California, which has paced the U.S. in implementing regulations to reduce greenhouse gas emissions linked to global warming, aims to promote the use of hydrogen fuel to reduce its dependence on oil while improving the environment.


The state's "hydrogen blueprint," one of Schwarzenegger's favorite programs, calls for up to 2,000 hydrogen vehicles and 100 refueling stations by 2010 at an estimated cost of $54 million.


The fuel outlets would be concentrated in San Diego, Los Angeles, the San Francisco Bay area and Sacramento.


Depending on the results of the first phase, California would aim for 20,000 hydrogen vehicles and 250 fuel stations.

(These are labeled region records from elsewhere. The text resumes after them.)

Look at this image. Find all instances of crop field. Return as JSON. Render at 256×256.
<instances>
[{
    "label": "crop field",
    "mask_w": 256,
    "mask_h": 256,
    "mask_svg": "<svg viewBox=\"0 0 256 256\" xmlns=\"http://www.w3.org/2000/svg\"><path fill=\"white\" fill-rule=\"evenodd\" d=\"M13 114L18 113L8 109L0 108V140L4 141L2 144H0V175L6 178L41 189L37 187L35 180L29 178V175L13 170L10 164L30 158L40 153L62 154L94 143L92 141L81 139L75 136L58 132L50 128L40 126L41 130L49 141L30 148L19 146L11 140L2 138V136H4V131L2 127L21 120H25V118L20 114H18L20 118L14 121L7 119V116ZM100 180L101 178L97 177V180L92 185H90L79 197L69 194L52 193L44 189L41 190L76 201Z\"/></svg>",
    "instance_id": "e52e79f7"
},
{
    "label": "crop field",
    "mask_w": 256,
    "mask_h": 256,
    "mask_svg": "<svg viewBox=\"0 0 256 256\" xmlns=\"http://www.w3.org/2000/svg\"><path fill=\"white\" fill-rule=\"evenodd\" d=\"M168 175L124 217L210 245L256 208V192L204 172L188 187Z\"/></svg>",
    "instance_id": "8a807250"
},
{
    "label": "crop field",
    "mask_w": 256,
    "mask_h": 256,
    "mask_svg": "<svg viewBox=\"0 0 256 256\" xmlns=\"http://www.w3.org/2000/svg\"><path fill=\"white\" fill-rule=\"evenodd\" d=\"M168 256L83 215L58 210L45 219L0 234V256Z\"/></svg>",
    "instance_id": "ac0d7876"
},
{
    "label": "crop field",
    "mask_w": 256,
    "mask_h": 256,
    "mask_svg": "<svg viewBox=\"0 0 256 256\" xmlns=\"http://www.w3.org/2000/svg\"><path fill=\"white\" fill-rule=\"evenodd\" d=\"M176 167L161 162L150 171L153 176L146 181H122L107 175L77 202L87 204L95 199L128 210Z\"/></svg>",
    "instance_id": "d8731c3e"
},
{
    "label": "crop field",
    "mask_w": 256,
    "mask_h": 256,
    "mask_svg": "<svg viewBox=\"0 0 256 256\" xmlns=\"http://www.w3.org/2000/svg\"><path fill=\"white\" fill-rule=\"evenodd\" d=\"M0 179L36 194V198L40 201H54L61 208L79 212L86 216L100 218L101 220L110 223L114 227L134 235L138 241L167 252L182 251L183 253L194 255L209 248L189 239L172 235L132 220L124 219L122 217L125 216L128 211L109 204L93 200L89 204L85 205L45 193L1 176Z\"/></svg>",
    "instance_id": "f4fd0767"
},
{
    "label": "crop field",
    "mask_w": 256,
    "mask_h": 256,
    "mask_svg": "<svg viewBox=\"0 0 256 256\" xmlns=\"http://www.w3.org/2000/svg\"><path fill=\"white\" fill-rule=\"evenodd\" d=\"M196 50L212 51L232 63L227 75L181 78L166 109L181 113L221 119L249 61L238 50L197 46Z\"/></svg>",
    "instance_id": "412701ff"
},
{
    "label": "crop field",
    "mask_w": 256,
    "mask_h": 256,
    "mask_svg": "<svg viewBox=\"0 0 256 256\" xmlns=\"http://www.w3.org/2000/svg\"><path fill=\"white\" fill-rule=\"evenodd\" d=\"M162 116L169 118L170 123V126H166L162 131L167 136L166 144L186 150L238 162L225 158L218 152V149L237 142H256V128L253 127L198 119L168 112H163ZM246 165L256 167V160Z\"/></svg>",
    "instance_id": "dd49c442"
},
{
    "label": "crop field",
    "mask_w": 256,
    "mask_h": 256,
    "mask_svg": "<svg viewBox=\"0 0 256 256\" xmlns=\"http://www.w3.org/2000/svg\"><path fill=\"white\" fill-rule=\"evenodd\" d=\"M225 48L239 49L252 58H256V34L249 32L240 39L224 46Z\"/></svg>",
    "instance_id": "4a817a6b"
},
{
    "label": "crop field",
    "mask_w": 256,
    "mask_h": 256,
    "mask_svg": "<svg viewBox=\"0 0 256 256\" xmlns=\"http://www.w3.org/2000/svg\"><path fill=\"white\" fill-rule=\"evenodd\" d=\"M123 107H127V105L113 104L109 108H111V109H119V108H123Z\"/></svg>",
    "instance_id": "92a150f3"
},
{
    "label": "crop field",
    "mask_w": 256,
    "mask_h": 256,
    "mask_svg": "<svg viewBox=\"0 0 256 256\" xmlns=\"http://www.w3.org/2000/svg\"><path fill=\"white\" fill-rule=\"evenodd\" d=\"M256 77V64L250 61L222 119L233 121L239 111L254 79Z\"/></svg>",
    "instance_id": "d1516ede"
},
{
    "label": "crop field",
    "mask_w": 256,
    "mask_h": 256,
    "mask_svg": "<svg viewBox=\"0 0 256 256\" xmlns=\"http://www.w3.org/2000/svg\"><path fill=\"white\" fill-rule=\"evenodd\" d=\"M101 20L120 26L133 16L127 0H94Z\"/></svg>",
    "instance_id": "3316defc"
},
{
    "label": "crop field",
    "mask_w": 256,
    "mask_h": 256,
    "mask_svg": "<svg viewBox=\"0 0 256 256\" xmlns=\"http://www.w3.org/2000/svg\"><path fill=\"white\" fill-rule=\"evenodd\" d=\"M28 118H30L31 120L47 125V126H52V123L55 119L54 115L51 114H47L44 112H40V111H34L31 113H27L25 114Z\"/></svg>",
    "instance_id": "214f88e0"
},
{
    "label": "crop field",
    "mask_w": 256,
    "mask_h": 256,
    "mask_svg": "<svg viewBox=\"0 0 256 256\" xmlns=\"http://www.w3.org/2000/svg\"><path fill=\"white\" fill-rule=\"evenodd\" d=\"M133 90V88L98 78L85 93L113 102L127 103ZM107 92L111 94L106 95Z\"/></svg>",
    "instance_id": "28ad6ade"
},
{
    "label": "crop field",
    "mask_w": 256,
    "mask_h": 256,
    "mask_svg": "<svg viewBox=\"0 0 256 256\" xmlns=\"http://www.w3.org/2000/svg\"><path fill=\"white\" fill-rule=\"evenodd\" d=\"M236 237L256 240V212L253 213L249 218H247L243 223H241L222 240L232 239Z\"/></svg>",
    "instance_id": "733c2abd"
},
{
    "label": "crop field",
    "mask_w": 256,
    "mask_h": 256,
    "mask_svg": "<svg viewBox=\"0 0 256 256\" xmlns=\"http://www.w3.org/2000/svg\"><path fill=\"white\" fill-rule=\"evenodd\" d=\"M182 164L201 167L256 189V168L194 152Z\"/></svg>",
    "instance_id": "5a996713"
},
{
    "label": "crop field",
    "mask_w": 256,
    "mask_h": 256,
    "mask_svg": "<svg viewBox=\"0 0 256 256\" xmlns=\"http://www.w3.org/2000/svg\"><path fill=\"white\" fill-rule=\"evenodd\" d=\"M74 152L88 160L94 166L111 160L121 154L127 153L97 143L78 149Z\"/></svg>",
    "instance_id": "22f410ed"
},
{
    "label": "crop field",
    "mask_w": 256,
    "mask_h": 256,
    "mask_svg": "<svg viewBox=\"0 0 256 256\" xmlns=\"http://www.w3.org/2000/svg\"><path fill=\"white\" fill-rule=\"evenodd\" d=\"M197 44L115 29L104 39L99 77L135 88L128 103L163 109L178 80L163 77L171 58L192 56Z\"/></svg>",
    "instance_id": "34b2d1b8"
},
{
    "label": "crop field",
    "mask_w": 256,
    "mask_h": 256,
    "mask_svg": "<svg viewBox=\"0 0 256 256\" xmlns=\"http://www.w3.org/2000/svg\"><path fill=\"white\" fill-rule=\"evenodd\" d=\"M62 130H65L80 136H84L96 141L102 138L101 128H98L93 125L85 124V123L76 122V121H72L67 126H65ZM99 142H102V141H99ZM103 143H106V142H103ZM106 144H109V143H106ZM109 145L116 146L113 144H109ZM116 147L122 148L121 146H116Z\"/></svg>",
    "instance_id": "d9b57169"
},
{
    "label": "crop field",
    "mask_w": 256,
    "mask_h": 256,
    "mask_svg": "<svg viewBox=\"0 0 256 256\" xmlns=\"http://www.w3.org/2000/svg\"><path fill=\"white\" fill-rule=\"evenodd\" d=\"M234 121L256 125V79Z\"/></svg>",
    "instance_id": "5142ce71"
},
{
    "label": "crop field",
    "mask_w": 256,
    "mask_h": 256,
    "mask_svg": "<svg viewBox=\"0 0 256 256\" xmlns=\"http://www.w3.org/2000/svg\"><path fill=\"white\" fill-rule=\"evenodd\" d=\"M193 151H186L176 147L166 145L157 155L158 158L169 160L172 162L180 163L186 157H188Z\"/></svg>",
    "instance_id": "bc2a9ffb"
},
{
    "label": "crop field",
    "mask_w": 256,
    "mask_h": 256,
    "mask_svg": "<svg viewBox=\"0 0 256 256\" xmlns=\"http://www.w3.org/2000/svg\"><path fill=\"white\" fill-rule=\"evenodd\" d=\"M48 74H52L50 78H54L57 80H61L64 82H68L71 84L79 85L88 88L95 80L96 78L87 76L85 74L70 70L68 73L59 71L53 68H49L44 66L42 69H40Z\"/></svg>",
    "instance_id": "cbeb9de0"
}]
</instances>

GM is developing a demonstration car called the Sequel powered by a compressed hydrogen engine, said Al Weverstad, executive director of GM's Public Policy Center.


Weverstad said GM will complete its engineering analysis on hydrogen vehicles by 2010, but no timetable has been set for production and marketing programs. GM is concerned about development costs, he said, but added: "We are confident we will get there."


Honda has developed a hydrogen fuel cell demonstration car and also a car running on compressed natural gas that can be refueled at home.


Steve Ellis, manager of fuel cell marketing for Honda in California, said the company's strategy for lower-emission cars moves from high gasoline fuel economy to gasoline-electric hybrids to compressed gas to hydrogen fuel cell models.